### ИСХОДНЫЙ ТЕКСТ
****
Вообще-то у этого рода сочинительства своя давняя традиция. Брюсов дописывал «Египетские ночи», Ходасевич, Набоков и Шенгели — пушкинские наброски отдельных стихотворений. Зощенко написал шестую повесть Белкина. Игра? Владислав Фелицианович Ходасевич так не считал. Напротив, он рекомендовал поэтам пройти школу пушкинской версификации, ведь только так можно осознать, чего стоит пресловутая пушкинская легкость. И свои пушкинские стихи поэт пс без гордости включал в собственное собрание.

На этом перечне «прецедентов», где в одном ряду оказались весьма разные художественные явления, стоит остановиться.

Начнем с Ходасевича, которому в этом перечне отведено особое место. Имеется в виду, по-видимому, стихотворение «Романс», представляющее собой продолжение известного пушкинского наброска:

Ночь тиха, в небесном поле

Ходит веспер золотой.
****
### ПРЕДОСТАВЛЕННЫЕ ЗАПИСИ
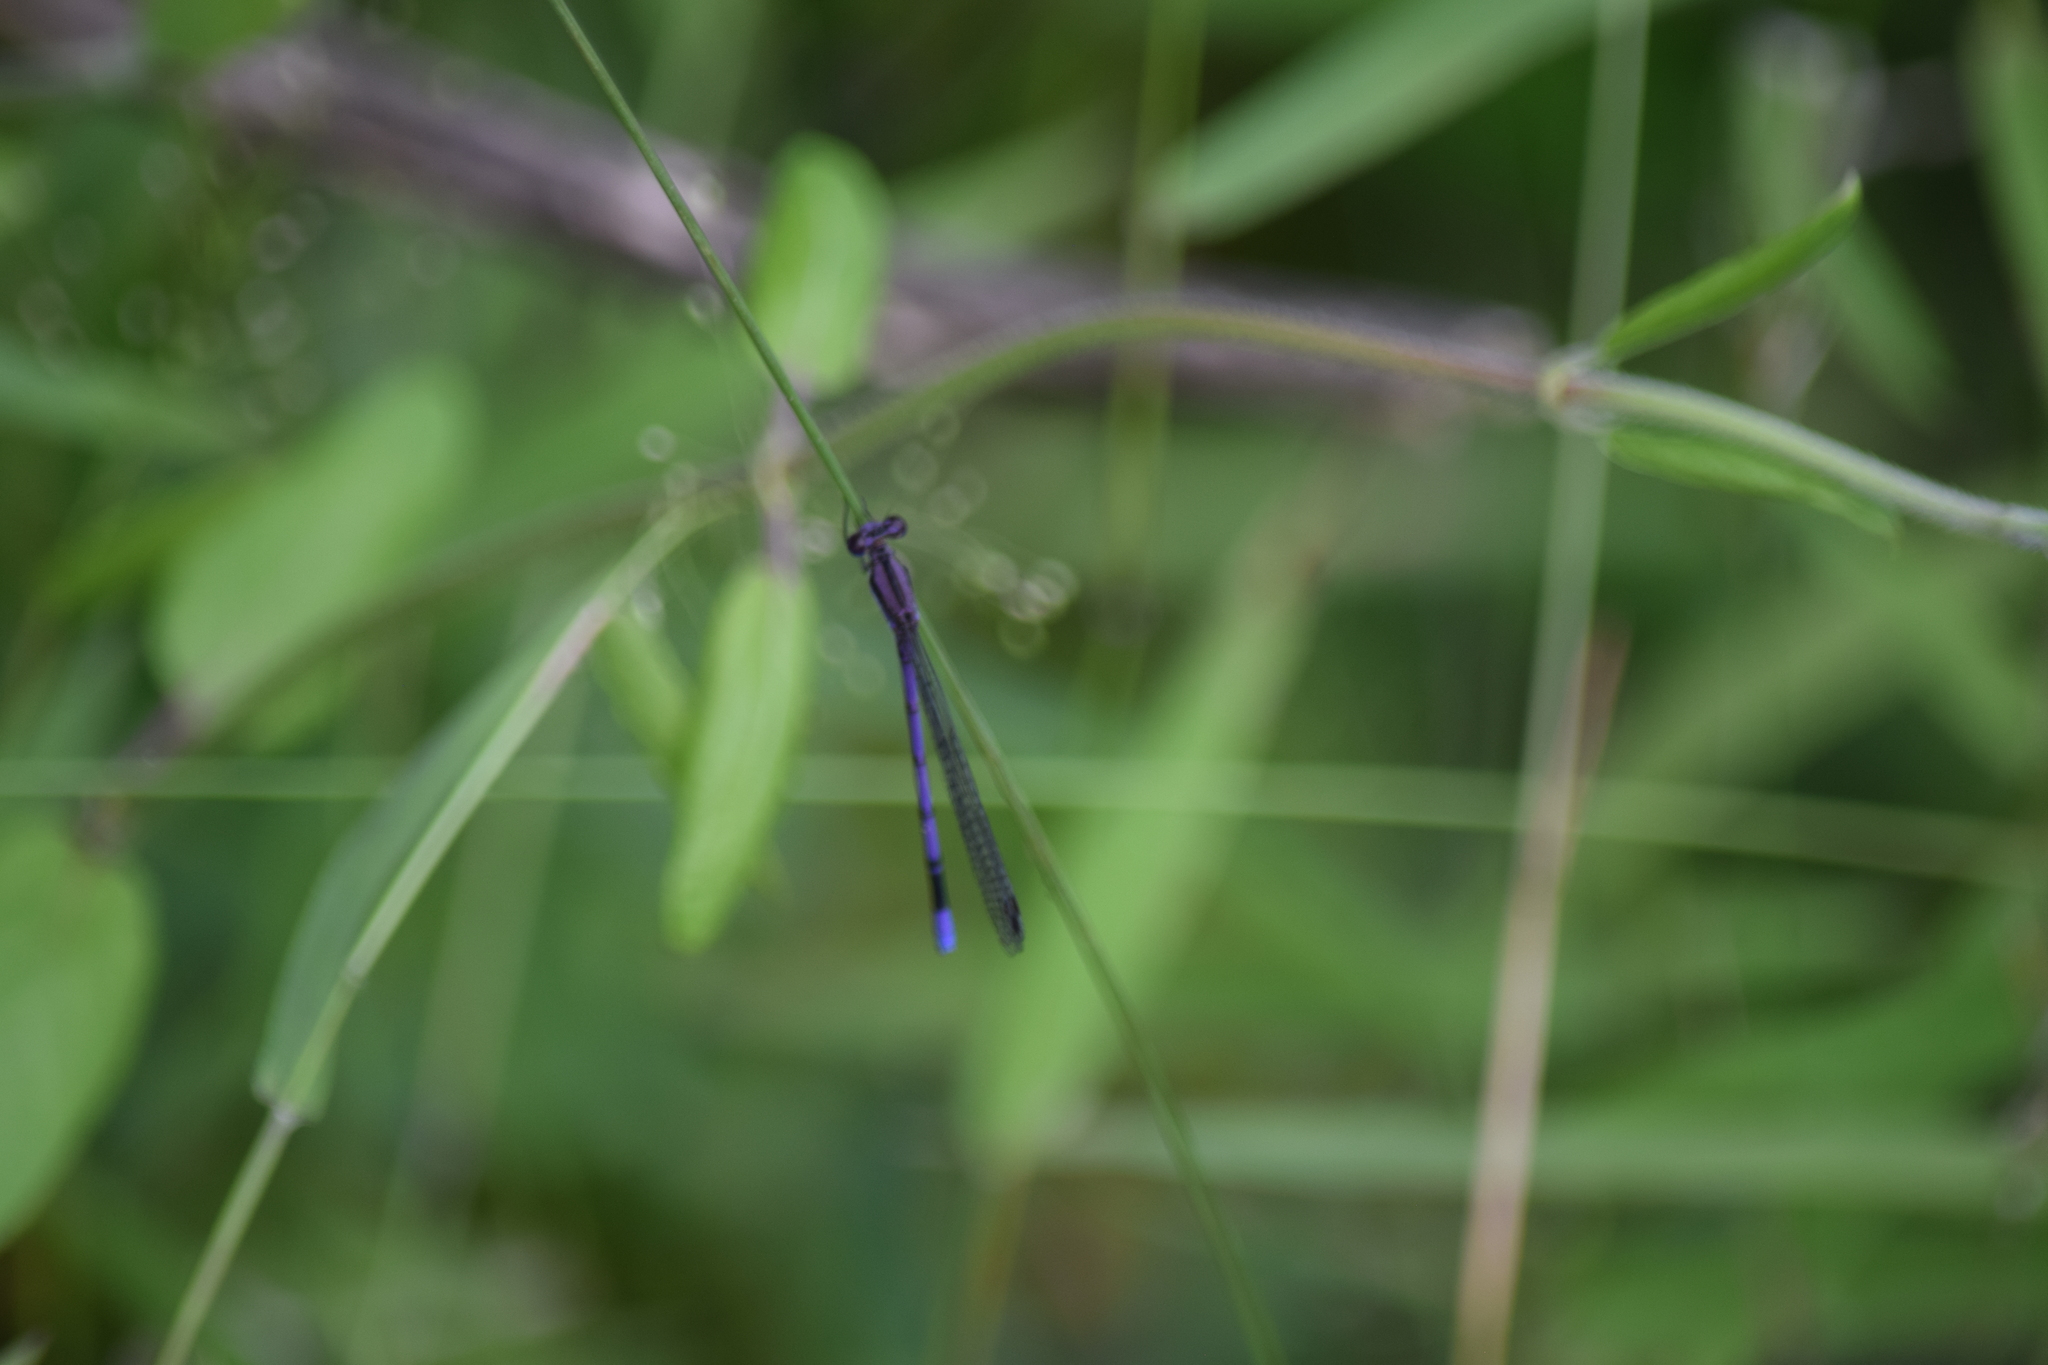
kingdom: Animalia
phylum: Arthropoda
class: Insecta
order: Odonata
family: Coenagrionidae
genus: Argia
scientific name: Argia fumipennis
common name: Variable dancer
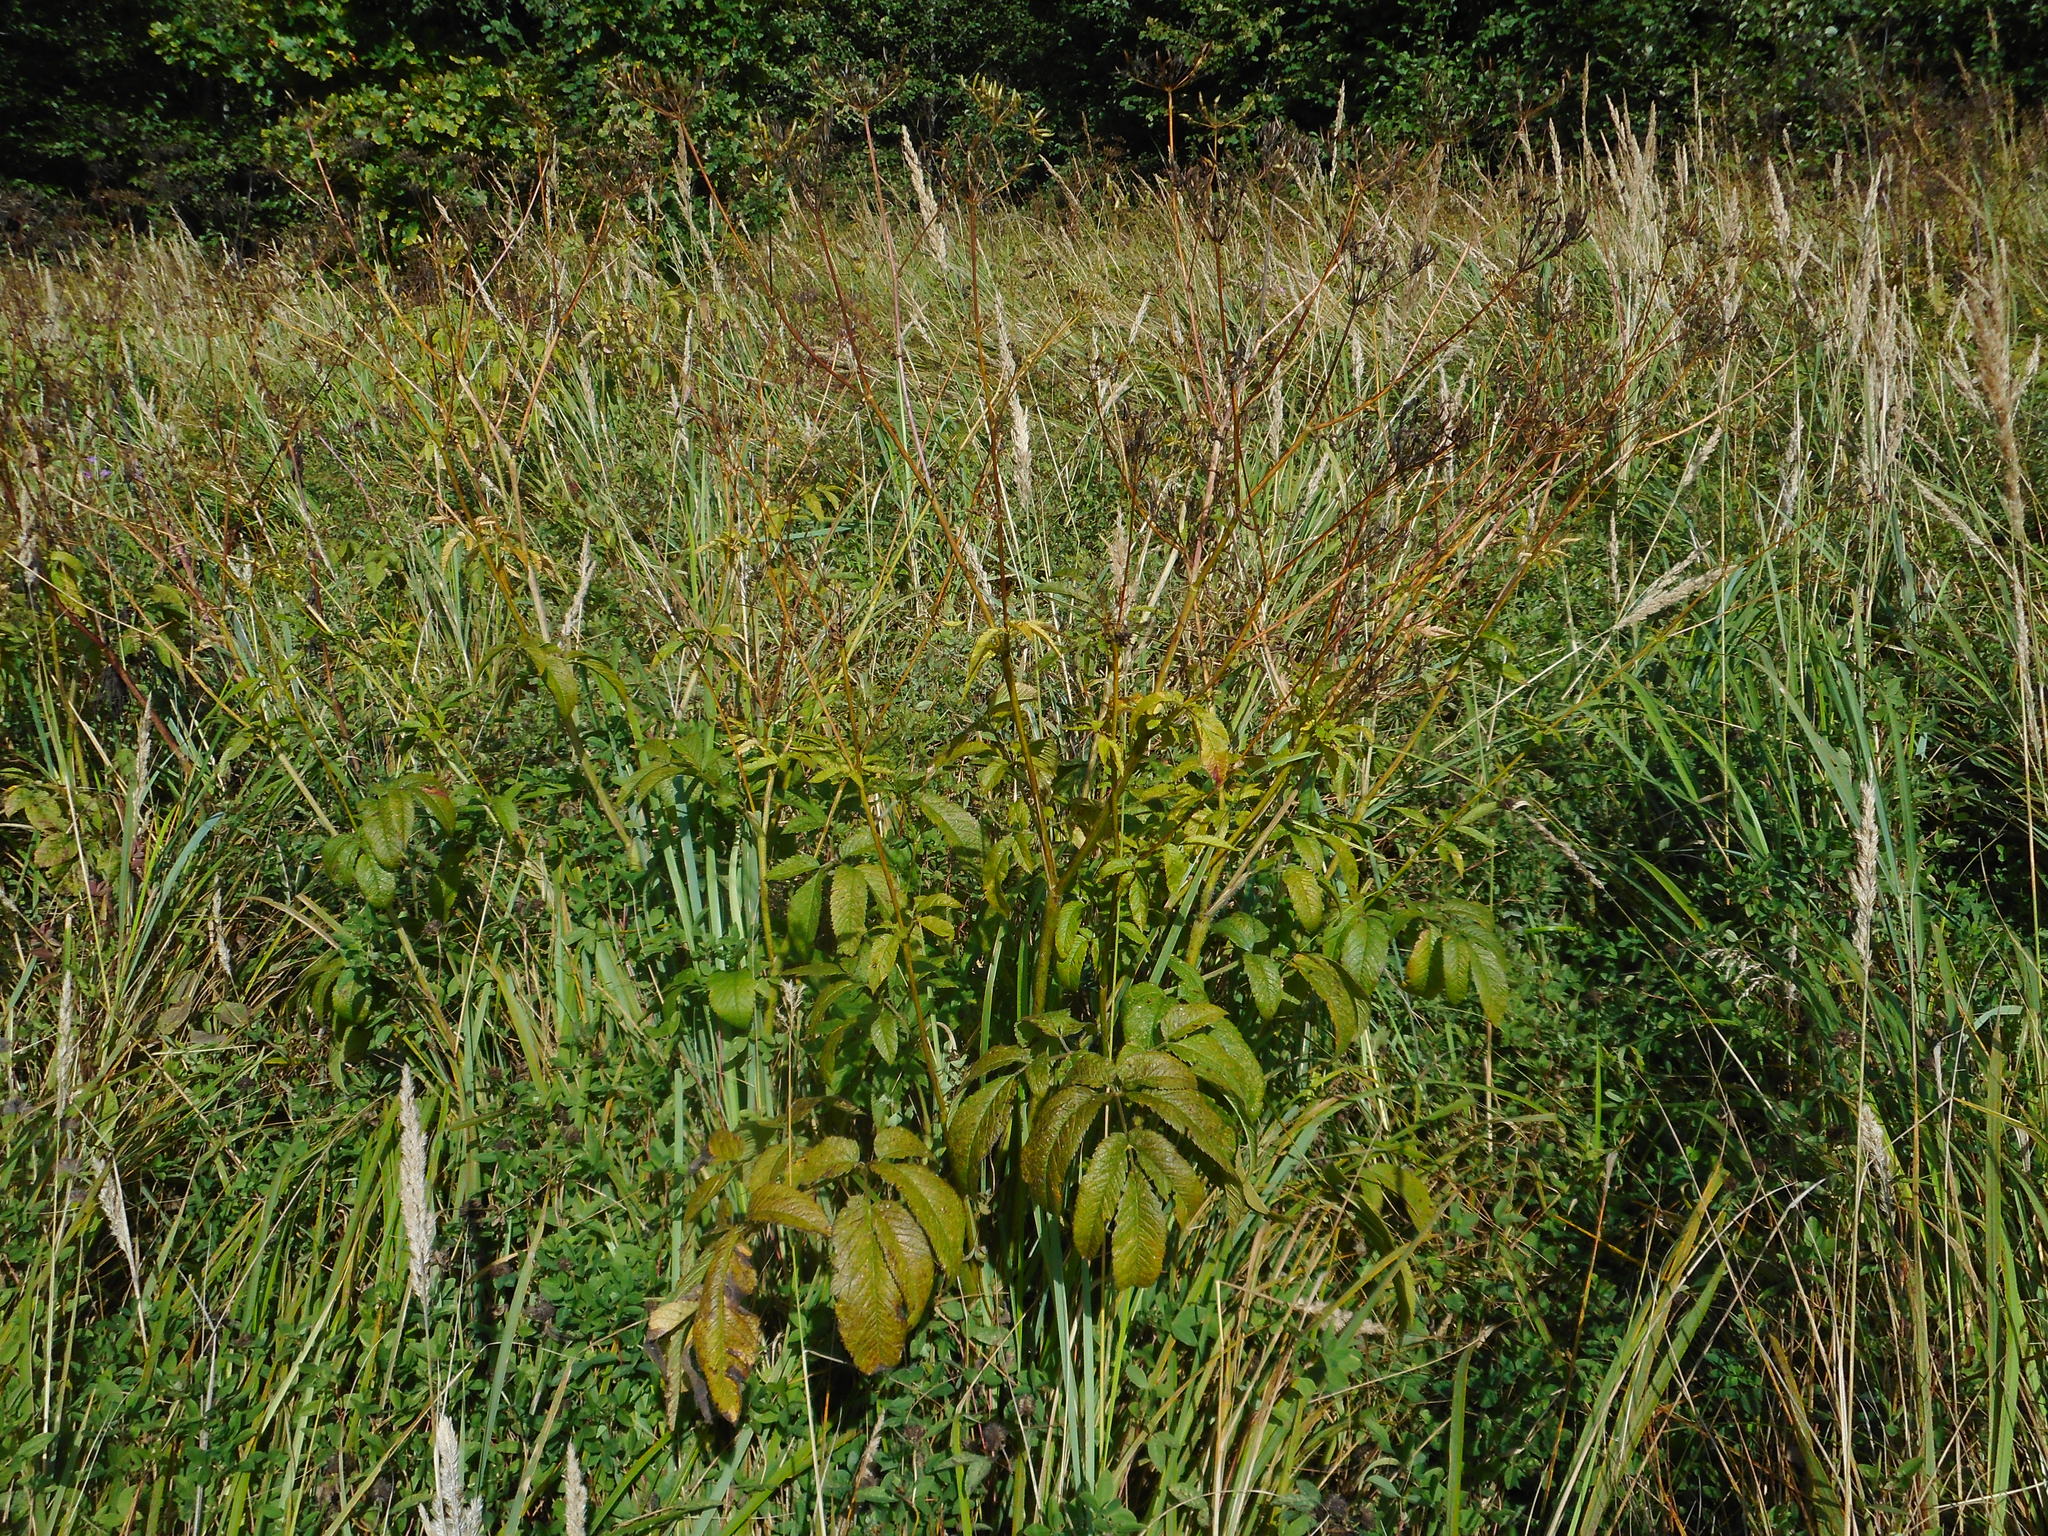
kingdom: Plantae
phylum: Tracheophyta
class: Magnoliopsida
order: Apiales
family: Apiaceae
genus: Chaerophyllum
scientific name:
****
### ЦЕЛЬ
Перепишите дословно отрывок из текста о продолжениях пушкинских набросков, начиная со слов «Вообще-то у этого» и заканчивая словами «в собственное собрание.» включительно.

### ПОЛНЫЙ РЕЗУЛЬТАТ
Вообще-то у этого рода сочинительства своя давняя традиция. Брюсов дописывал «Египетские ночи», Ходасевич, Набоков и Шенгели — пушкинские наброски отдельных стихотворений. Зощенко написал шестую повесть Белкина. Игра? Владислав Фелицианович Ходасевич так не считал. Напротив, он рекомендовал поэтам пройти школу пушкинской версификации, ведь только так можно осознать, чего стоит пресловутая пушкинская легкость. И свои пушкинские стихи поэт пс без гордости включал в собственное собрание.